Required work =
Could you set down exactly the lines of the data below, starting at the one that holds "P2: Cohesion was" and ending at the one that holds "As it was shown", both included, and only those?

○ ○ ○ ○ ○ ○ ○

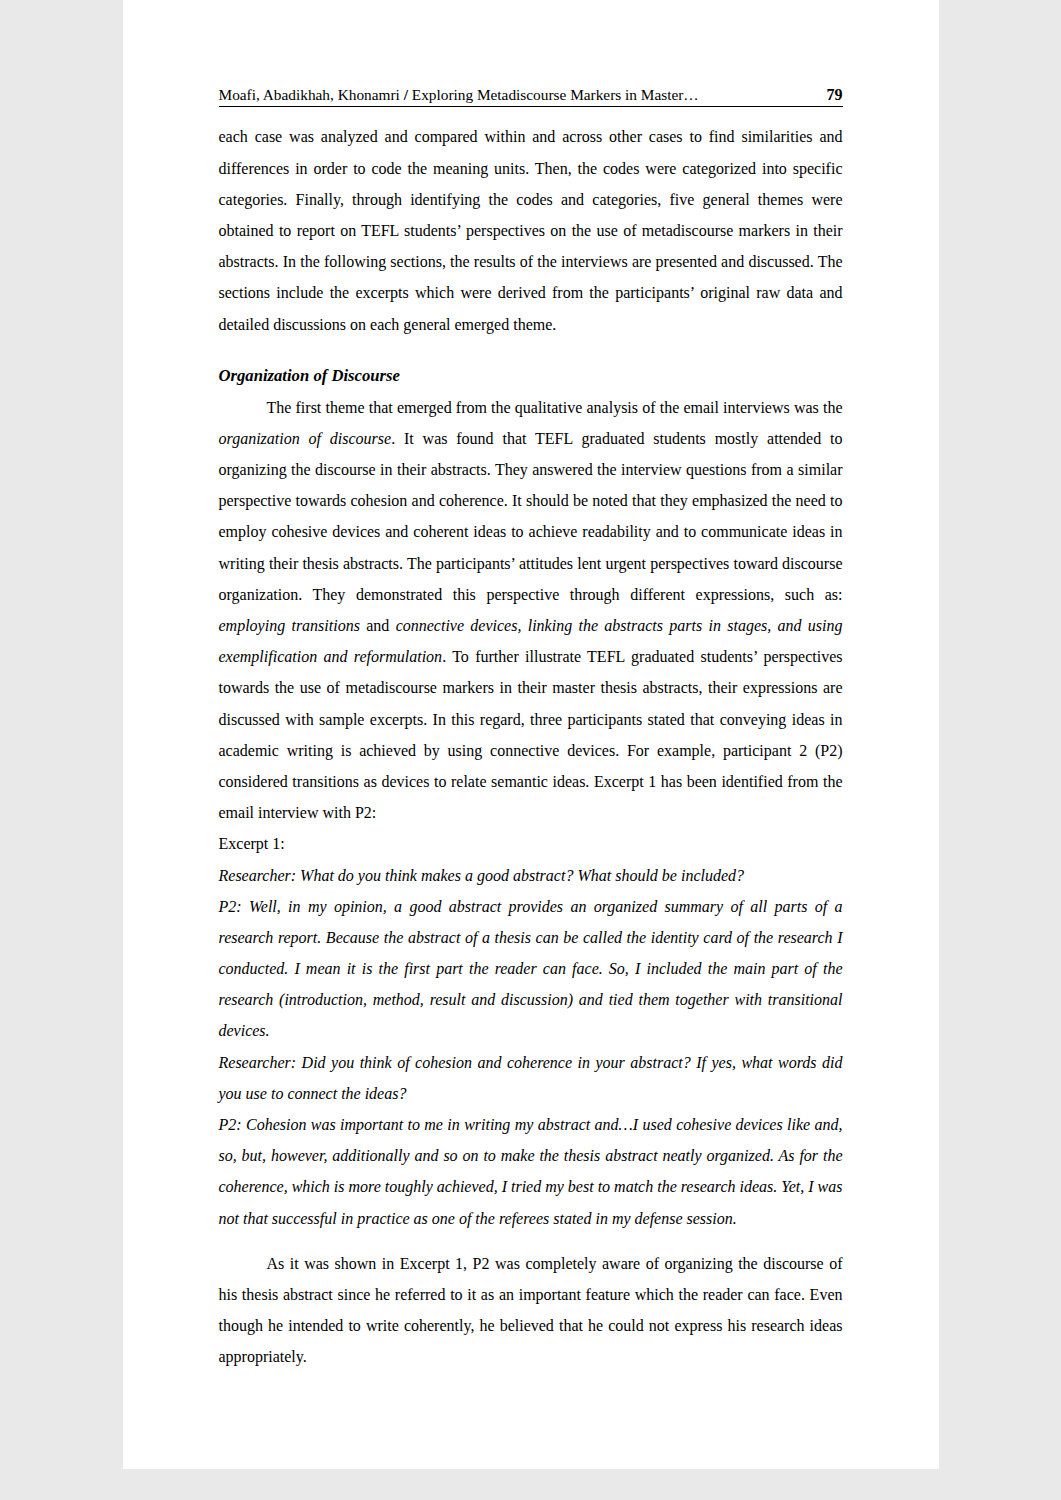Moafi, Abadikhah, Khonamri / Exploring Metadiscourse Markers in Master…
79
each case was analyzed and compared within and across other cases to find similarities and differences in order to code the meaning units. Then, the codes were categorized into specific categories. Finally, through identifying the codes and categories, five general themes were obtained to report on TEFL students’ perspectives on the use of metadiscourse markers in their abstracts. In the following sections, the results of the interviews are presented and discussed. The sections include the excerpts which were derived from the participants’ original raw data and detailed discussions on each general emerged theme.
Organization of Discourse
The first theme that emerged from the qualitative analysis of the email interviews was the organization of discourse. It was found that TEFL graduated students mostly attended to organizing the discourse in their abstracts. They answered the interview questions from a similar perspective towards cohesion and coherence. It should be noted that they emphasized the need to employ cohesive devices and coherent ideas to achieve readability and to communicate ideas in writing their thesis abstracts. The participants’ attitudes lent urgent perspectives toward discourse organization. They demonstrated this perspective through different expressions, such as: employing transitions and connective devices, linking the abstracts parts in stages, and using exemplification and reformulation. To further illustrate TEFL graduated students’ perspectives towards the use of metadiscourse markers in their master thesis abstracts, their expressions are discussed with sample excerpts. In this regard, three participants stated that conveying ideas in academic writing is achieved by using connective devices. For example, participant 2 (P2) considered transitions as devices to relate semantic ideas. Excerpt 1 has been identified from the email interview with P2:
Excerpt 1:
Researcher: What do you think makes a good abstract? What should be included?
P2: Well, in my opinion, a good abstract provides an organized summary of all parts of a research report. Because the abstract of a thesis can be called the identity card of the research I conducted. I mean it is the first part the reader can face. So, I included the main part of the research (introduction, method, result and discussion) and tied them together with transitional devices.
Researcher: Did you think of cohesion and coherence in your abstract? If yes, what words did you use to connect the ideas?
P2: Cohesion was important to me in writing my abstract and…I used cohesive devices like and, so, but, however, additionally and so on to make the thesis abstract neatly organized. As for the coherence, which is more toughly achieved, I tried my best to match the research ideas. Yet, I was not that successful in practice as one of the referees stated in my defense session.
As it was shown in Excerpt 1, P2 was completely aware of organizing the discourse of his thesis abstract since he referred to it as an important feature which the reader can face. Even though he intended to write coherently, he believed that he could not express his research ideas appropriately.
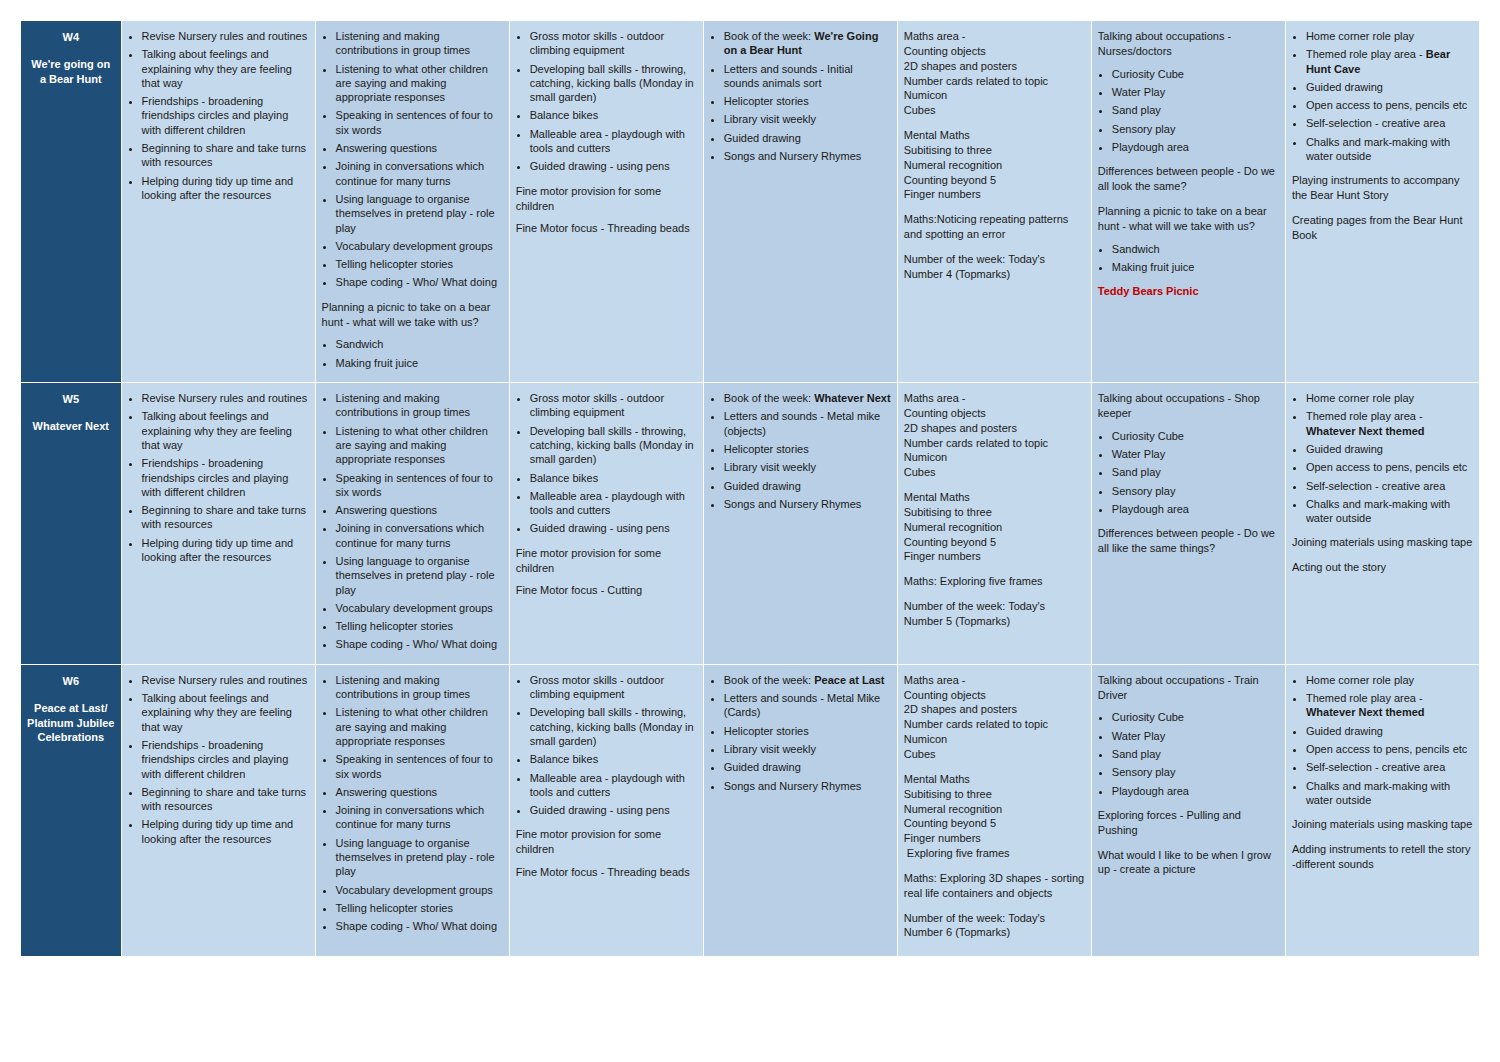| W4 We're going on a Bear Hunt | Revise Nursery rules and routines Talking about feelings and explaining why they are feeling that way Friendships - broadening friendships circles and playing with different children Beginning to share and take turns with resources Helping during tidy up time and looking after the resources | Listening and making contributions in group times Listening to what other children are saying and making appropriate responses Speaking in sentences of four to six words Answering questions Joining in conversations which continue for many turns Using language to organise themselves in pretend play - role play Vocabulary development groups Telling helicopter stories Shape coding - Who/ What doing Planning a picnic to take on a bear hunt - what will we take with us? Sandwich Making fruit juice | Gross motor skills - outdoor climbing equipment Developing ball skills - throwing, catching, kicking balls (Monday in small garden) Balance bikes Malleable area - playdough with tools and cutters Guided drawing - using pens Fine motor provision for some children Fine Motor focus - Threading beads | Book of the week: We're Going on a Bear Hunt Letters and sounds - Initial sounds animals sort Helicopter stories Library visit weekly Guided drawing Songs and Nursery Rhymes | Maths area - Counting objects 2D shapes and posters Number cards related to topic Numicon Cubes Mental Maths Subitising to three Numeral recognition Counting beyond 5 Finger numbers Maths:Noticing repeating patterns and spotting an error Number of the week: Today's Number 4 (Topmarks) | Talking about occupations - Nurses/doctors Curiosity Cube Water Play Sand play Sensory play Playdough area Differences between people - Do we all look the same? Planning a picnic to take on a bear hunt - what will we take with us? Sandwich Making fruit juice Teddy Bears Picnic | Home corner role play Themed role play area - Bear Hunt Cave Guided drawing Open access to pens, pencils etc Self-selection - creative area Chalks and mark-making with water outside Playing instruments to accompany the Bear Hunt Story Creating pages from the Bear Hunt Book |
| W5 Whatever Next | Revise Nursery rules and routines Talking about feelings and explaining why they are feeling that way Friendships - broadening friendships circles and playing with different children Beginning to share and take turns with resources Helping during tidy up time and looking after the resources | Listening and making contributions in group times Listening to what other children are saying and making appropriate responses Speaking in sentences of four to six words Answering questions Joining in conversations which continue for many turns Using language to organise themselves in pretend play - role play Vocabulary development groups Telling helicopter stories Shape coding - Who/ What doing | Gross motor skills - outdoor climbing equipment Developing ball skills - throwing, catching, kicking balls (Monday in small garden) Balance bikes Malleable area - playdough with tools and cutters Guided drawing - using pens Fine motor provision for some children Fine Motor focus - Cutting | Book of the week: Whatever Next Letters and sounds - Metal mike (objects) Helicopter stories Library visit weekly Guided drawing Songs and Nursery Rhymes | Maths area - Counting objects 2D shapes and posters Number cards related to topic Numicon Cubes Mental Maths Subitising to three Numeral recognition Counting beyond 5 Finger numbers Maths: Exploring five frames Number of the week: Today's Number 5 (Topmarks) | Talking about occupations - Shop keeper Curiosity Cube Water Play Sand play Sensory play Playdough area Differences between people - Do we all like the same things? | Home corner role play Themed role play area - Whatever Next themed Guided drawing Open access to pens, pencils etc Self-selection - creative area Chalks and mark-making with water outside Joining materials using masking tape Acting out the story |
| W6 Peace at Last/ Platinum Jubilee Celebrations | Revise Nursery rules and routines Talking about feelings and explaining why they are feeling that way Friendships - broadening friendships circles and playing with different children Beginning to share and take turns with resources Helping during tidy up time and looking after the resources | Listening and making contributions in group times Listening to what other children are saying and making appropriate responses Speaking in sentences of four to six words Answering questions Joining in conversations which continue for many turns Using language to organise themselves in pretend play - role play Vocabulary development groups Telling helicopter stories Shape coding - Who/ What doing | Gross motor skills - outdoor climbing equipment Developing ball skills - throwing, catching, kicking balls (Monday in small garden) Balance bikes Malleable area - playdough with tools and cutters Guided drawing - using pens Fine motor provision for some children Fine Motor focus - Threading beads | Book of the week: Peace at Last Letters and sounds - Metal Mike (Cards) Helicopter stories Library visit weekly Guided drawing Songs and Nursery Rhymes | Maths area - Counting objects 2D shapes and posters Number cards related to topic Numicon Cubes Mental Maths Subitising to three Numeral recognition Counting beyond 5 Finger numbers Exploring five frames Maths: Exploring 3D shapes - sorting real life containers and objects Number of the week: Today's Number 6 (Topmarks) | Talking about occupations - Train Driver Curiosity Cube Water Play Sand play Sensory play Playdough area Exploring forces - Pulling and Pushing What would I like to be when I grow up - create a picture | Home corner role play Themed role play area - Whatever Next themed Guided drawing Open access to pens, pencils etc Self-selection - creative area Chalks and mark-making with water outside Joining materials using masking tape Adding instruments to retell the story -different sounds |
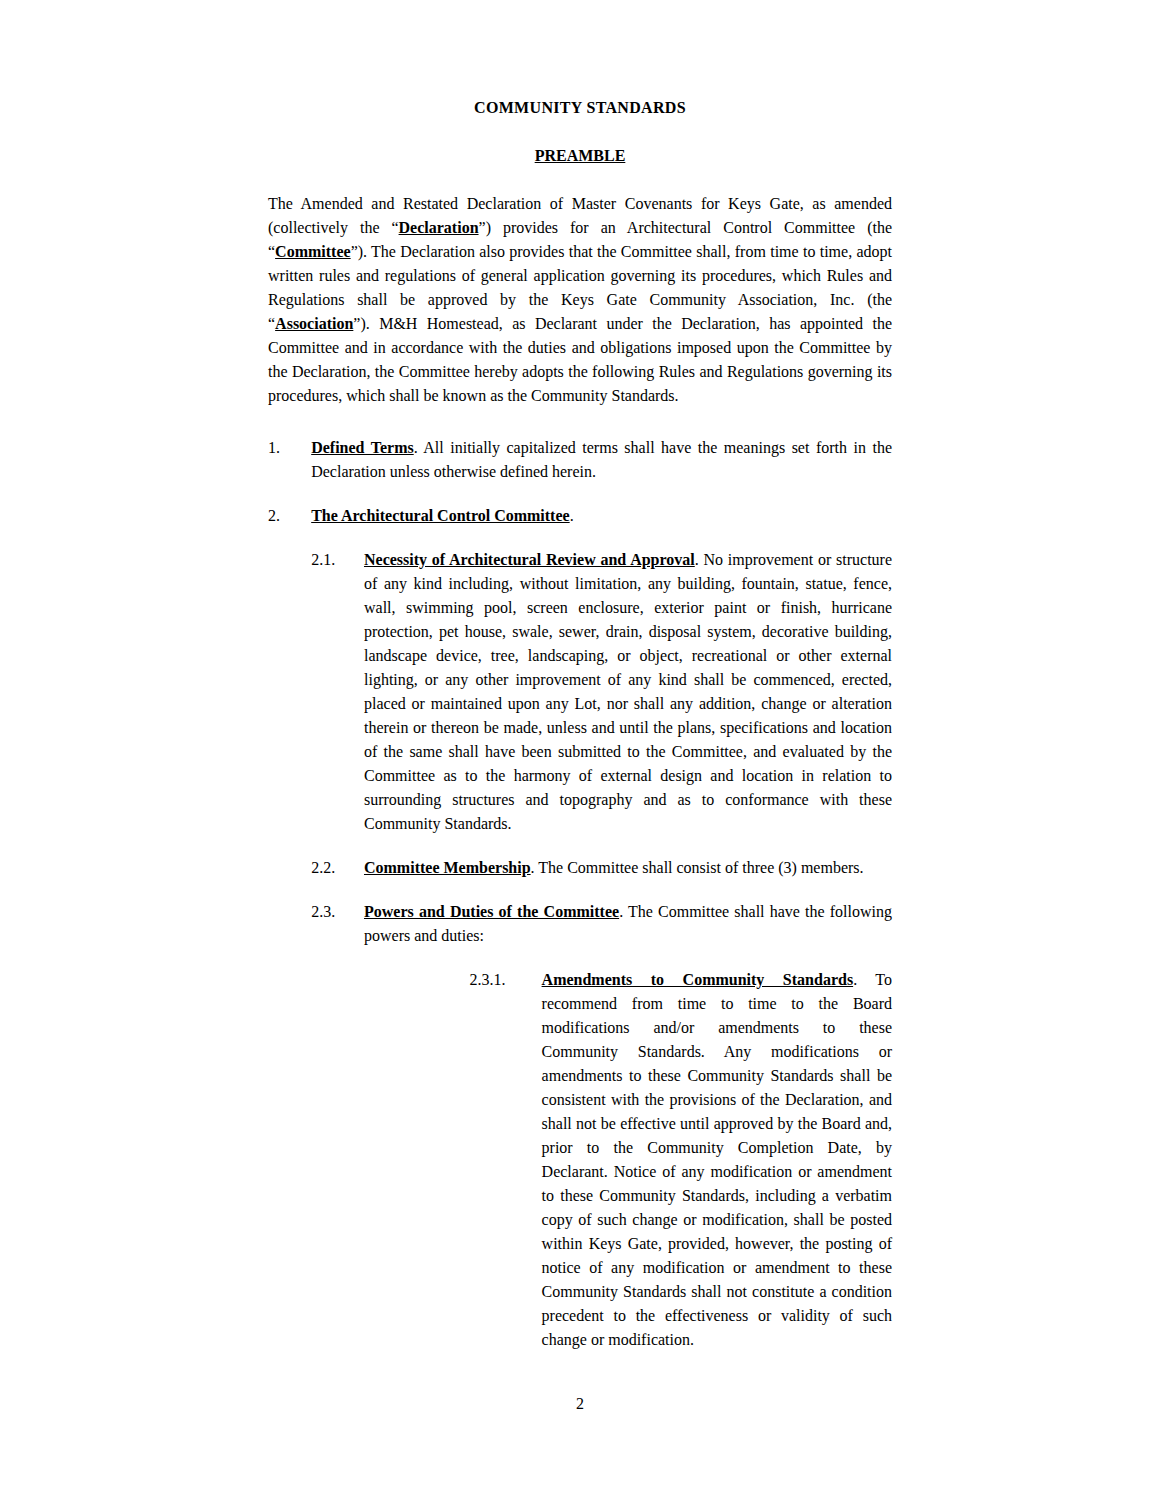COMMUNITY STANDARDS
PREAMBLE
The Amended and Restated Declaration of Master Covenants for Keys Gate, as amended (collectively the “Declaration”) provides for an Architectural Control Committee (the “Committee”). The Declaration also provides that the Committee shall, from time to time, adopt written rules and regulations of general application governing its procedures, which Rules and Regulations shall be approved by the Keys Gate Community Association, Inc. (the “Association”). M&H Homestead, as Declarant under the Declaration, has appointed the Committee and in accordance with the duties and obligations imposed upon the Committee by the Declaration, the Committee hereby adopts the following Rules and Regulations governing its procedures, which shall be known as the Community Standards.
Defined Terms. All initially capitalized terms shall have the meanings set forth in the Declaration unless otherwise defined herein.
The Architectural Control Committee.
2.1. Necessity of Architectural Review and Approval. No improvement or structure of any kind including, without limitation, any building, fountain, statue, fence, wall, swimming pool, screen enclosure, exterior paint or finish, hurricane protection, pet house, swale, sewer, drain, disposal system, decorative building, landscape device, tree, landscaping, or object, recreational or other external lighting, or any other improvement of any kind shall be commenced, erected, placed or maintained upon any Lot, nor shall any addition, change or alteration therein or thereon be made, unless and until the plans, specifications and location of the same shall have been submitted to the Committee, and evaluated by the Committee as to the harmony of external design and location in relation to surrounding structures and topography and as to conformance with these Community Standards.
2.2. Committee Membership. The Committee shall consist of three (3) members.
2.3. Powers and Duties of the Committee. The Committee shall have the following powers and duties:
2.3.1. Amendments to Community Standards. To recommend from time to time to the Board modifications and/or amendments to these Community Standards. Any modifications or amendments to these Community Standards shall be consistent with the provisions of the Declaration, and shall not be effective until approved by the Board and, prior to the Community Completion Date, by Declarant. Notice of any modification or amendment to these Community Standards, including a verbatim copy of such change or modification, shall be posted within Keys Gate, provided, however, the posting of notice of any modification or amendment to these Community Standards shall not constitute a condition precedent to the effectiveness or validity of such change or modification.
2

○ ○ ○ ○ ○ ○ ○

Task answer =
P2: Cohesion was important to me in writing my abstract and…I used cohesive devices like and, so, but, however, additionally and so on to make the thesis abstract neatly organized. As for the coherence, which is more toughly achieved, I tried my best to match the research ideas. Yet, I was not that successful in practice as one of the referees stated in my defense session.
As it was shown in Excerpt 1, P2 was completely aware of organizing the discourse of his thesis abstract since he referred to it as an important feature which the reader can face. Even though he intended to write coherently, he believed that he could not express his research ideas appropriately.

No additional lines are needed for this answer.